Predicting Resource Consumption of Higher-Order Workflows
Markus Klinik, Jurriaan Hage ORCID logo, Jan Martin Jansen, and Rinus Plasmeijer
(Radboud University Nijmegen, Netherlands; Utrecht University, Netherlands; Netherlands Defence Academy, Netherlands)
We present a type and effect system for static analysis of programs written in a simplified version of iTasks. iTasks is a workflow specification language embedded in Clean, a general-purpose functional programming language. Given costs for basic tasks, our analysis calculates an upper bound of the total cost of a workflow. The analysis has to deal with the domain-specific features of iTasks, in particular parallel and sequential composition of tasks, as well as the general-purpose features of Clean, in particular let-polymorphism, higher-order functions, recursion and lazy evaluation. Costs are vectors of natural numbers where every element represents some resource, either consumable or reusable.

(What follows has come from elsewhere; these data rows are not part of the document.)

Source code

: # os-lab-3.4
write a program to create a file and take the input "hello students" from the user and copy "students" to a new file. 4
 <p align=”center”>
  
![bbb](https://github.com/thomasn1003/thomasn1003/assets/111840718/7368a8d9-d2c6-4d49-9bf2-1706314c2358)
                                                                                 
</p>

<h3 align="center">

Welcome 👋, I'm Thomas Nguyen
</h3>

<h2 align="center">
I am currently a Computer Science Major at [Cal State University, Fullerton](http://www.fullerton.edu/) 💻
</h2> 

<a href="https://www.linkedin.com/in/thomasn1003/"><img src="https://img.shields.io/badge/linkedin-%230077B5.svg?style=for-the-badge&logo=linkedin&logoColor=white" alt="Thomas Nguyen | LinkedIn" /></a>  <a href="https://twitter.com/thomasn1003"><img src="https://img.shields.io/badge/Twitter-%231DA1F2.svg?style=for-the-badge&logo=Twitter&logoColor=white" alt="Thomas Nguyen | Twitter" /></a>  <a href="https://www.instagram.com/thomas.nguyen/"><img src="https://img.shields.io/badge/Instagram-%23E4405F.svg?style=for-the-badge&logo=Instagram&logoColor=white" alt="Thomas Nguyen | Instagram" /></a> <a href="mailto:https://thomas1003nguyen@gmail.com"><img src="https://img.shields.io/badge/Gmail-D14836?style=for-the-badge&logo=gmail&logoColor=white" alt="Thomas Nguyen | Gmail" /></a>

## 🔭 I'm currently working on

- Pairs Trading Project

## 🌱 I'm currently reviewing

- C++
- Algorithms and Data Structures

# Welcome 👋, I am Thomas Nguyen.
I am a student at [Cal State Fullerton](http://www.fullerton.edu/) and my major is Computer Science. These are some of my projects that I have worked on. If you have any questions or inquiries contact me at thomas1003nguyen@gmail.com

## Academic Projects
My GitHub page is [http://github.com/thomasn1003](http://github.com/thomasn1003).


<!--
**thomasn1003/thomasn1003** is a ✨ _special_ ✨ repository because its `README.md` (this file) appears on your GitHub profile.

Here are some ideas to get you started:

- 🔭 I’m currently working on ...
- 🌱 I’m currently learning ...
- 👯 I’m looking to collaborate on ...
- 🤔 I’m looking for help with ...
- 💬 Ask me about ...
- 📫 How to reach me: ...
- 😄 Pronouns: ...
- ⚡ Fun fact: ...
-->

Refining Types using Type Guards in TypeScript
Ivo Gabe de Wolff and Jurriaan Hage ORCID logo
(Utrecht University, Netherlands)
We discuss two adaptations of the implementation of type guards and narrowing in the TypeScript compiler. The first is an improvement on the original syntax-directed implementation, and has now replaced the original one in the TypeScript compiler. It is specifically suited for the scenario in which an IDE requests the type of a particular variable in the program. The second implementation is defined as a whole program analysis, and is therefore able to compute more precise narrowed types, but at the price of a higher run-time cost.

Poster

Language-Integrated Query with Ordering, Grouping and Outer Joins (Poster Paper)
Tatsuya Katsushima and Oleg Kiselyov ORCID logo
(Tohoku University, Japan)
Language-integrated query systems like T-LINQ or QUEΛ make relational operations on (generally external) data feel like the ordinary iteration over native arrays. As ordinary programs, queries are type-checked, can be abstracted over and composed. To access relational database systems, queries are eventually translated into well-formed, well-typed and efficient SQL. However, most existing language-integrated query systems implement only a small subset of relational operations supported by modern databases.
To make QUEΛ full-featured, we add to it the operations corresponding to SQL’s ORDER BY, LIMIT, OUTER JOIN, GROUP BY and HAVING. We describe the type system and the normalization rules to produce the efficient SQL code. The type system not only ensures by construction the intricate SQL validity constraints. It also prevents the accidental composition of hard-to-optimize queries.
Our extended QUEΛ is embedded in OCaml in the tagless-final style.